* [Problems to solve]:
1. From the passage about Darroch, list every place named as a stop on the three-month road trip he and his wife took across the United States.
2. Retype part of the passage about Darroch word for word. Begin at the words "Darroch says his" and stop after "Longboat Key, Florida.".
═════ Passage for review ═════
The grandson of a coal miner, who grew up in public housing, Darroch is not cut from the tailored cloth of many British diplomats. He studied zoology at Durham University, not politics at Oxford. He failed the entrance exam for the diplomatic service, joining through an alternative process known patronisingly as the “slow stream”.

From that unlikely start, Darroch rose steadily through the ranks, with an early posting in Tokyo and assignments that brought him into the inner circle of power at No 10. He served as national security adviser to David Cameron, which gave him an inside track to Washington. But a stint as Britain’s top diplomatic representative to the European Union earnt him the reputation in Britain’s Eurosceptic press of being a Europhile, a phrase that was thrown back at him when the cables were published.

Darroch says his humble background was never an impediment in the diplomatic service and may even have helped him. “I never had the remotest sense of any kind of entitlement to being where I was, and I worked extremely hard,” he says. “Almost like, ‘I can’t let them ever find out how much I’m faking it.’”

Before going to Washington in January 2016, Darroch and his wife, Vanessa, set off on a three-month road trip of the United States. A fan of films like Easy Rider and Five Easy Pieces, he hoped for a glimpse of America’s restless heart. Instead, he got an early taste of the appeal of Trump, an insurgent presidential candidate whose name kept coming up on their stops in Nashville, Tennessee, and New Orleans, Las Vegas and Longboat Key, Florida.
═════ Records shown ═════
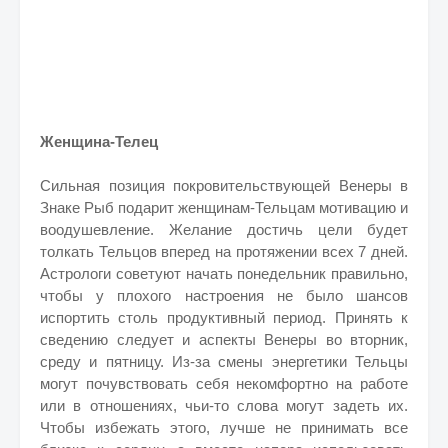
Женщина-Телец
Сильная позиция покровительствующей Венеры в
Знаке Рыб подарит женщинам-Тельцам мотивацию и
воодушевление. Желание достичь цели будет
толкать Тельцов вперед на протяжении всех 7 дней.
Астрологи советуют начать понедельник правильно,
чтобы у плохого настроения не было шансов
испортить столь продуктивный период. Принять к
сведению следует и аспекты Венеры во вторник,
среду и пятницу. Из-за смены энергетики Тельцы
могут почувствовать себя некомфортно на работе
или в отношениях, чьи-то слова могут задеть их.
Чтобы избежать этого, лучше не принимать все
═════
* [Task responses]:
1.
Nashville, Tennessee
New Orleans
Las Vegas
Longboat Key, Florida

2.
Darroch says his humble background was never an impediment in the diplomatic service and may even have helped him. “I never had the remotest sense of any kind of entitlement to being where I was, and I worked extremely hard,” he says. “Almost like, ‘I can’t let them ever find out how much I’m faking it.’”

Before going to Washington in January 2016, Darroch and his wife, Vanessa, set off on a three-month road trip of the United States. A fan of films like Easy Rider and Five Easy Pieces, he hoped for a glimpse of America’s restless heart. Instead, he got an early taste of the appeal of Trump, an insurgent presidential candidate whose name kept coming up on their stops in Nashville, Tennessee, and New Orleans, Las Vegas and Longboat Key, Florida.